We’ve learned to choose a fairly close destination for our first night out. This time, it was Goose Lake State Park, near the ranching community of Lakeview, Oregon. Only about 160 miles from home, it’s a different route than we usually take. We’re headed to Florida to visit my family (I grew up there), and we’re taking three months total for this trip, our longest yet.
First Stop: Goose Lake State Park
Goose Lake State Park turned out to be the perfect first destination. Peaceful, pretty, quiet, and nothing much to do except recover from the intensity of getting ready for this trip—which involved wrapping up work obligations, taking care of all of the house and garden projects for the fall, and getting the truck and trailer ready for travel. Plus a steep technology learning curve associated with a new laptop, new iPhones, and new Wi-Fi apparatus that enables me to work on the road (and write this blog).
After setting up camp in a wonderful site, we set off on a walk to explore and met the camp host along the way. We asked her what there was to do, especially what hiking might be close by. “There’s nothing to do,” she said. “That’s why people come here.” Ordinarily, that wouldn’t appeal to us at all. But in our current state of being, it was fine with us. As far as hiking, she told us that we could walk to the lake, but warned, “You’ll be hiking through two miles of cow pies.”

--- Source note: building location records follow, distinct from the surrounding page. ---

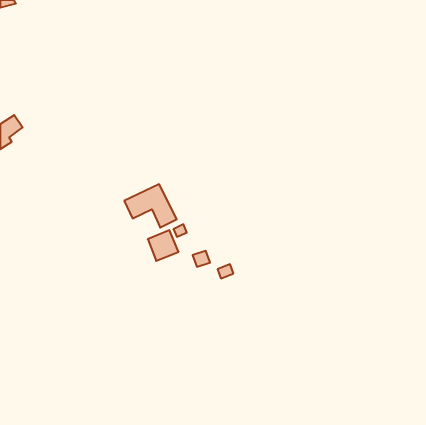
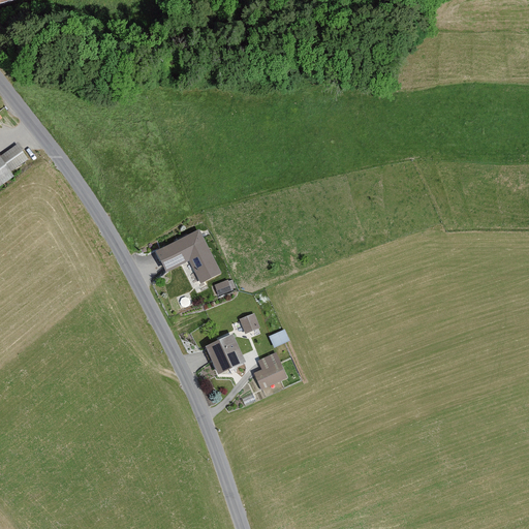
building: [148,230,179,261] -> [205,335,243,373]
building: none -> [254,363,284,387]

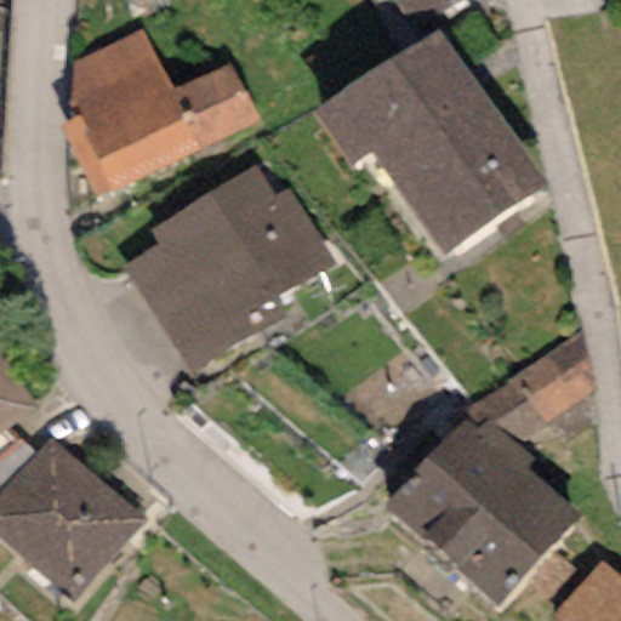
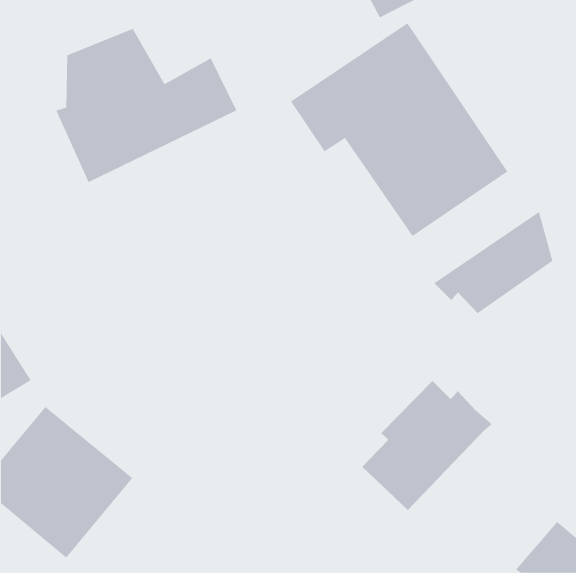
building: [124,164,335,374] -> none
building: [466,331,594,441] -> [433,211,553,314]
building: [439,463,579,602] -> none

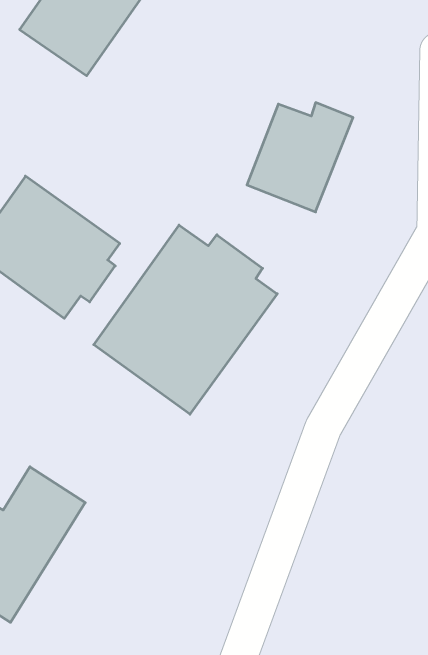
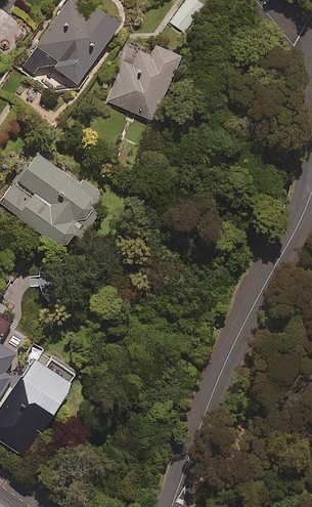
building: [247,103,353,212] -> [107,45,180,120]
building: [94,225,277,414] -> none

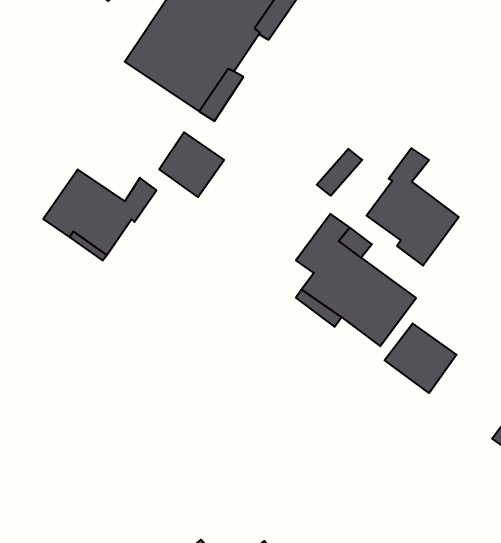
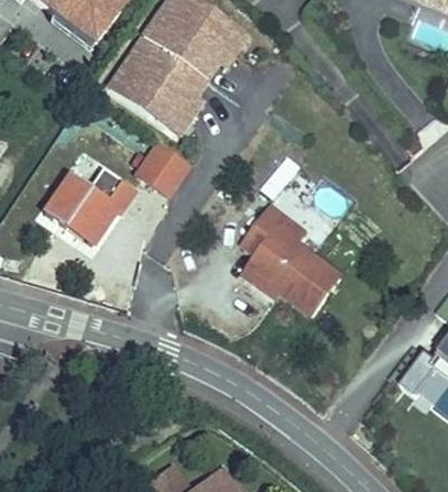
building: [367,148,459,266] -> none
building: [385,323,457,393] -> none

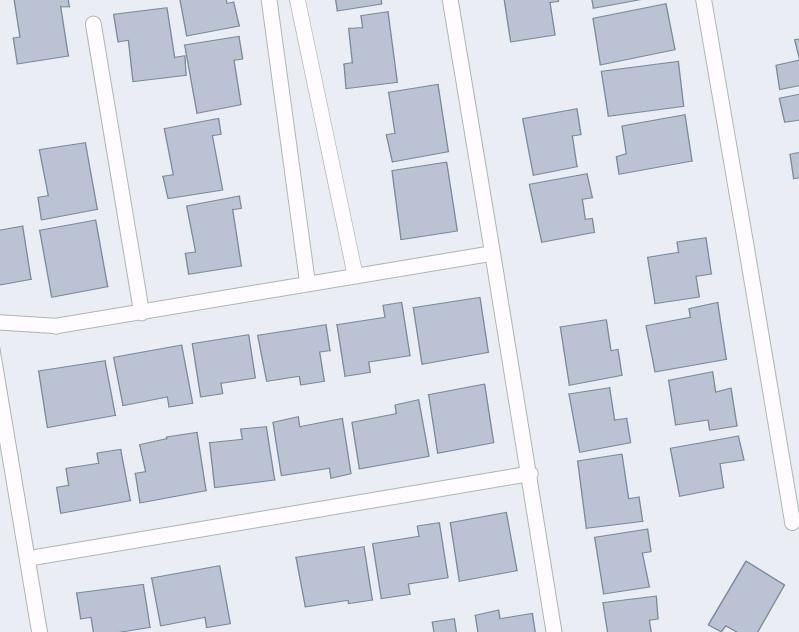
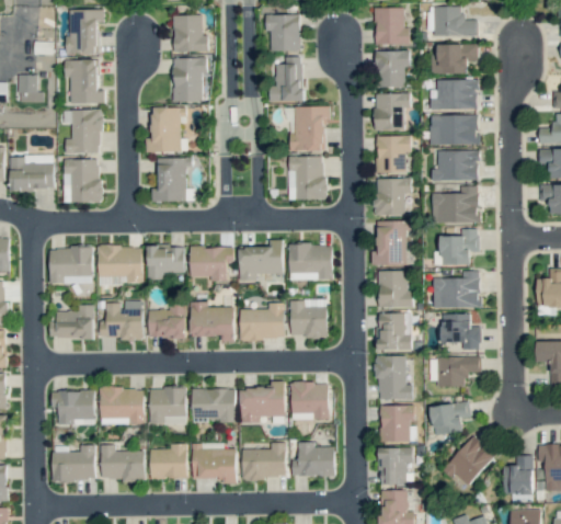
building: [114,8,186,82] -> [65,59,105,104]
building: none -> [375,93,410,130]
building: none -> [432,186,479,224]
building: none -> [371,221,412,265]
building: none -> [431,403,470,434]
building: none -> [150,388,186,424]

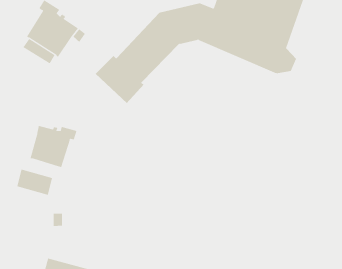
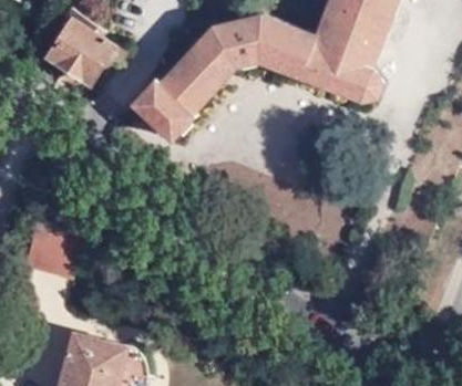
building: [30,125,77,168] -> none

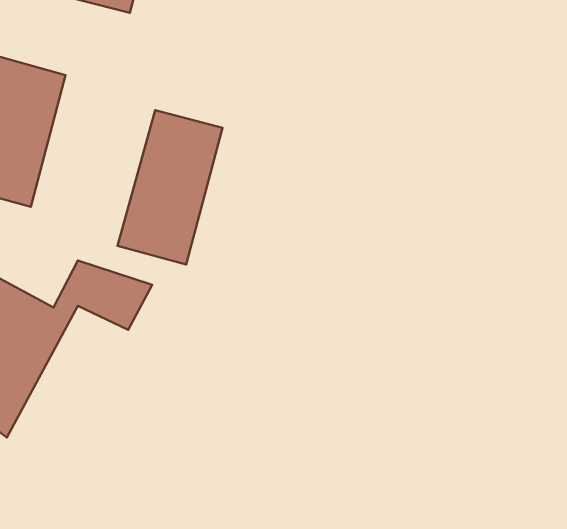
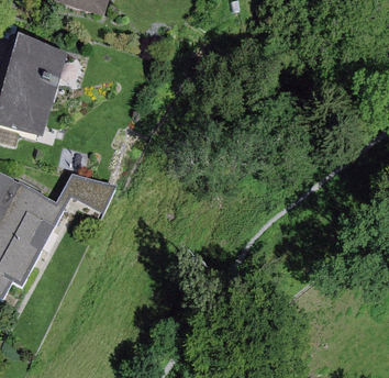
building: [118,110,222,264] -> none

We tried it the next morning. She was right. The lake is extremely low because of drought, and after about a mile of dodging cow pies (and cows) and sinking dangerously into the mucky lake bottom, we turned around. Later that afternoon, we were ready to do just a little something, so we took a 40-mile drive to the Modoc National Wildlife Refuge. It was beautiful. The sandhill cranes greeted us with their raspy, haunting cries, thousands of Canada geese floated in the marsh and rose in great formations overhead, and the afternoon light turned the rushes and grasses to gold. We’re easing into this trip, and happy to be on the road.